To be sure, inspect the roots. Healthy roots feel firm and look white. Infected roots or root portions turn brown and feel soft (mushy). With the severity of root rot, a foul smell emanates from them.
Follow these simple steps to treat root rot and save your monstera.
- Turn the pot over to its side
- Carefully tap the base of the container to detach soil from its walls
- Then slide your symptomatic monstera out
- Gently remove excess soil by hand or rinse the roots with running water
- Hold it gently and then inspect the roots
Steps to Save Monstera with Root Rot/Signs
- Smell and gently feel them between fingers
- Cut off and remove all of the soft, mushy roots or parts with an unpleasant smell
- Wash-treat the roots with bleach water solution for a few minutes
- Then let the plant sit in a cool moist room to dry
- Prepare fresh potting mix composed of vermiculite, peat moss, and perlite
DIY new Potting Mix
- Mix thoroughly in the shortest time you can
- Get a new pot but not smaller in size than the current one
- If you have to reuse the current pot, ensure to clean it thoroughly
If you want to give your houseplant a huge chance to bounce back, treat it before it can wither. Carry out these steps quickly in the shortest time you can.
Quick Revival Tips
Having saved your monstera, follow up with these tips to help it recover and rejuvenate quickly.
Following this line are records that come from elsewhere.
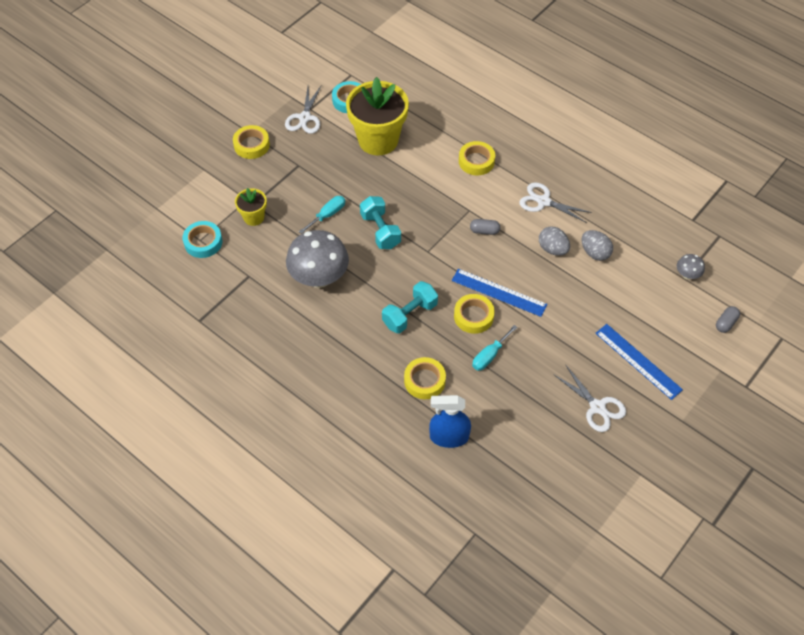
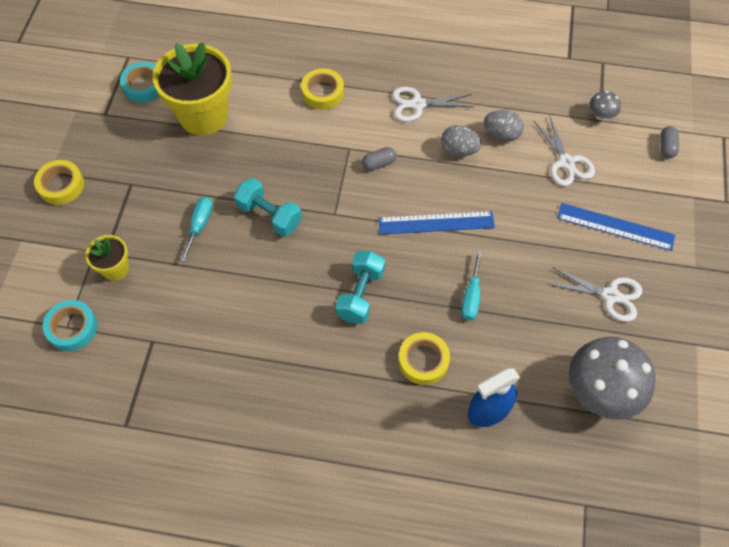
camera: 30 degrees left, 5 degrees up
white scissors [285,86,321,134] -> white scissors moved to [534,117,595,186]
grey mushroom [286,230,349,288] -> grey mushroom moved to [569,337,656,420]
yellow tape [454,294,495,334] -> none

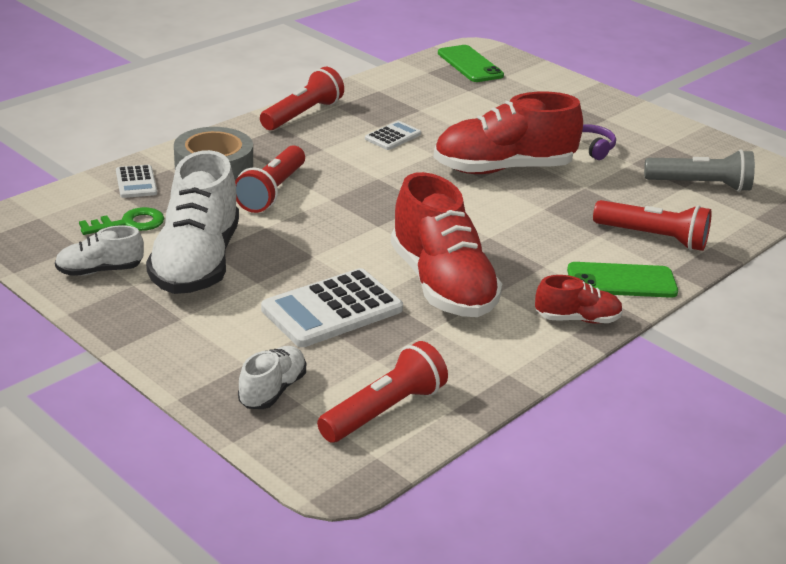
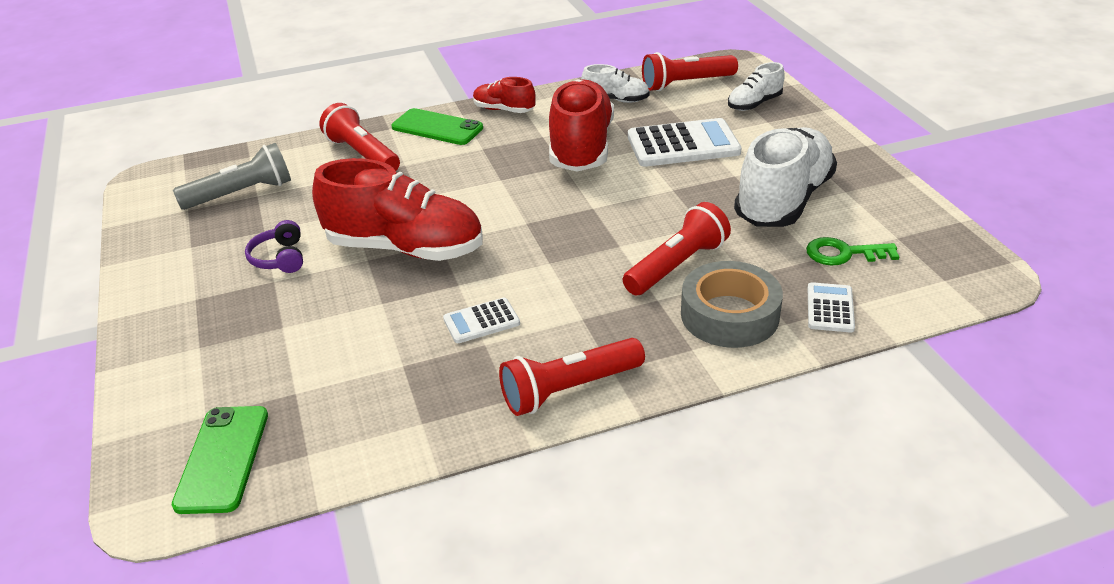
camera: 150 degrees left, 5 degrees up
white shoe [55,225,144,276] -> white shoe moved to [581,64,650,103]
grey flashlight [644,149,755,192] -> grey flashlight turned 120 degrees clockwise [173,143,291,210]

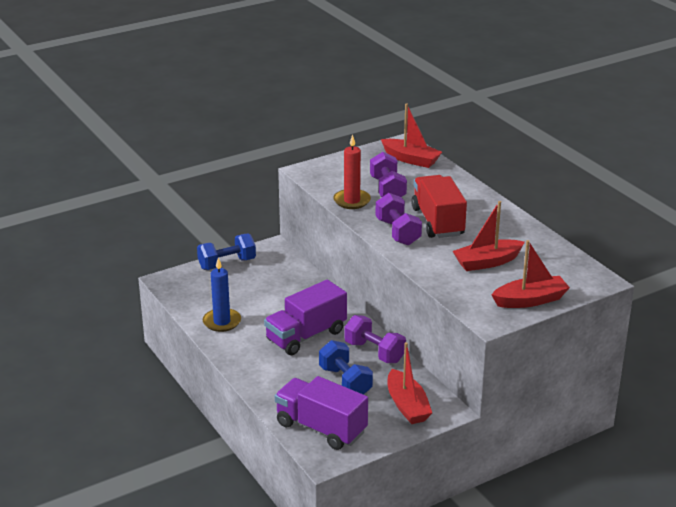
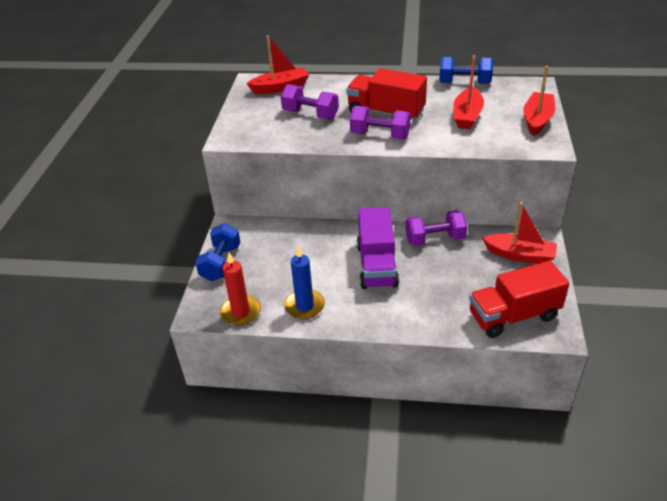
camera: 50 degrees left, 10 degrees up
purple truck [275,376,368,450] -> red truck [469,261,569,338]
blue dumbbell [319,340,373,395] -> blue dumbbell moved to [439,57,493,84]
red candle [333,134,371,209] -> red candle moved to [220,253,261,326]

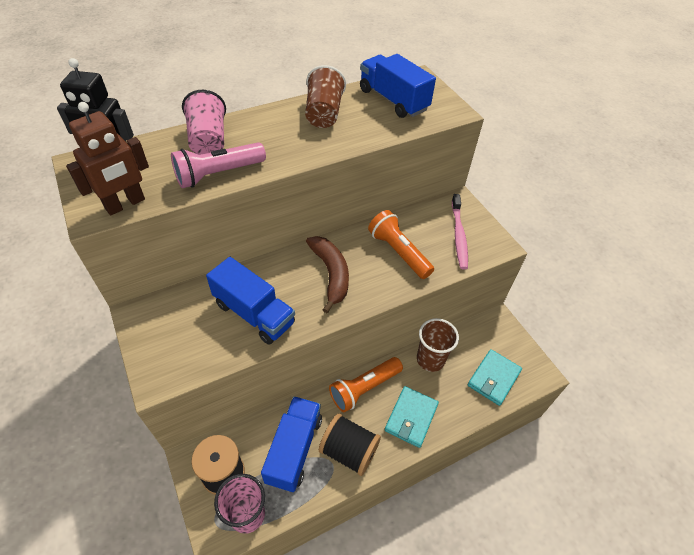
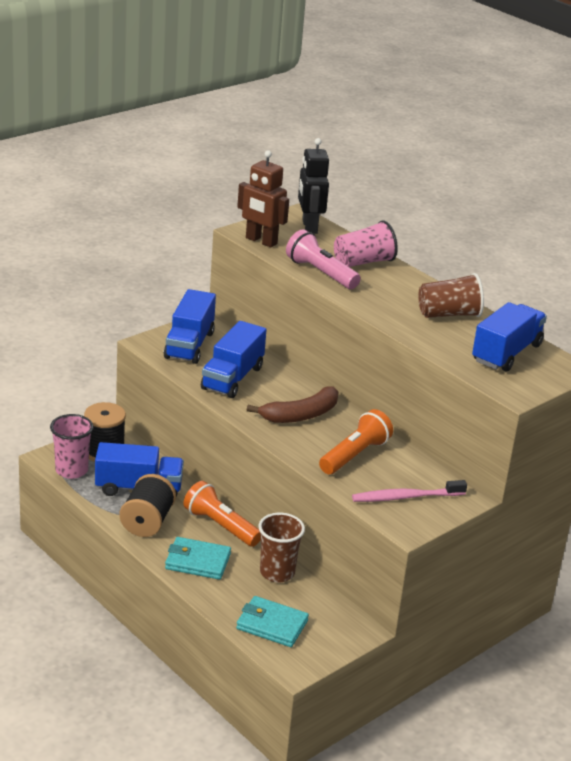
camera: 75 degrees right, 20 degrees down
none -> blue truck [164,289,216,364]

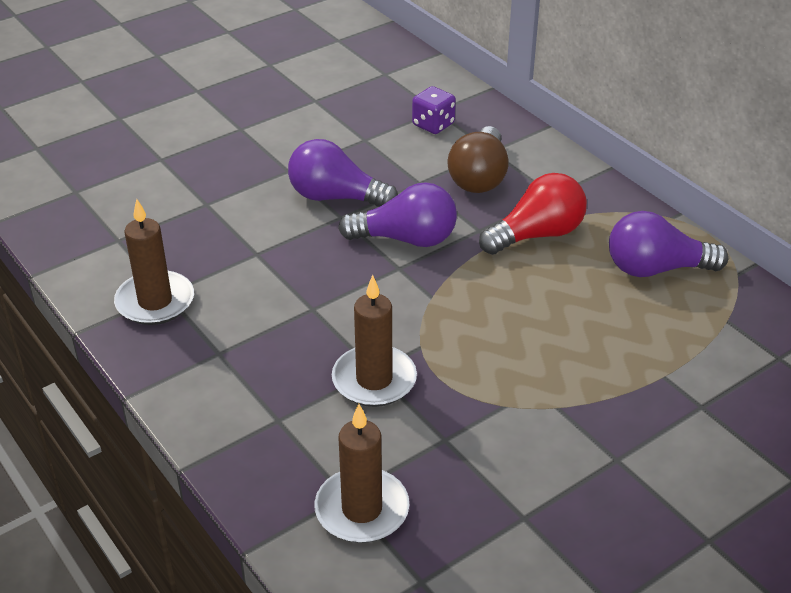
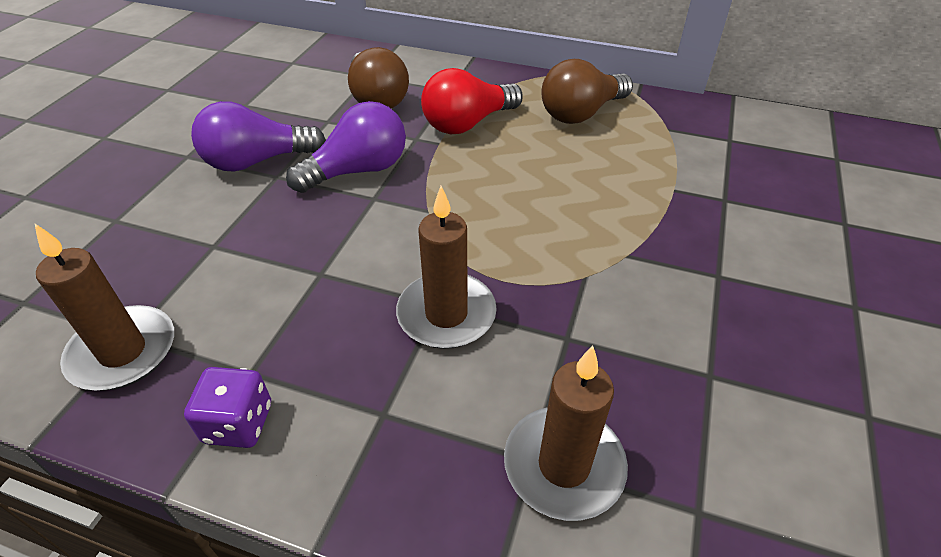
camera: 35 degrees left, 5 degrees up
purple dice [412,86,456,134] -> purple dice moved to [184,367,271,448]
red light bulb [479,173,587,255] -> red light bulb turned 150 degrees counterclockwise [421,68,523,134]
purple light bulb [609,211,729,277] -> brown light bulb [542,59,633,124]

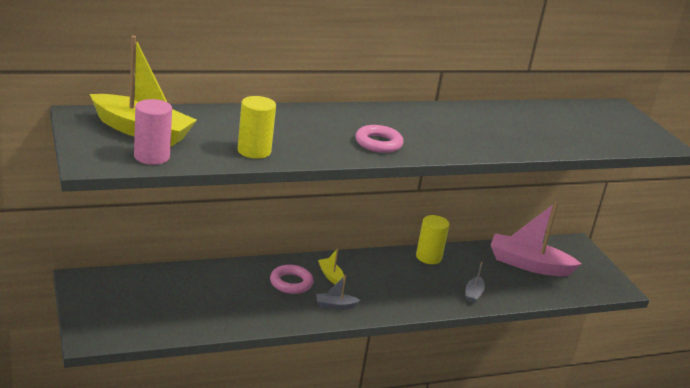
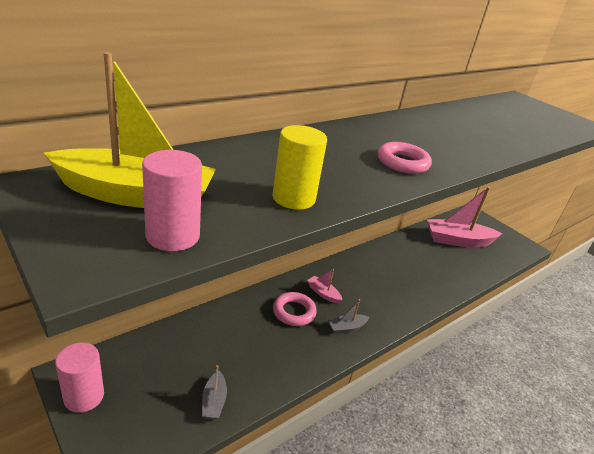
camera: 20 degrees left, 5 degrees up
yellow boat [318,248,344,285] -> pink boat [307,269,342,304]
yellow cylinder [416,215,449,264] -> none
grey boat [465,262,485,303] -> grey boat moved to [202,365,227,419]
none -> pink cylinder [55,342,104,413]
- Repot the plant using a little bigger pot at least 2.0 inches (ca. 5 centimeters) larger
- If the saved monstera appears to have effects of dehydration, add some water crystals
- Alternatively, trim it lightly, especially if there are more than 5 leaves in good shape
- In case leaves turn pale, then move the plant to a room with better lighting conditions
- If the roots were badly damaged, don’t add any amount of water immediately
- Feed the plant with a balanced, water-soluble houseplant fertilizer
With good care in place, recovery progress should go on well. Be assured to see your plant back to life within 3 – 4 weeks.
Monstera plants not diagnosed with root rot in good time stand a little chance of being saved. In other words, if root rot develops beyond the revival status, the plants will die. Remember that your houseplants won’t recover even after you have fixed water problems.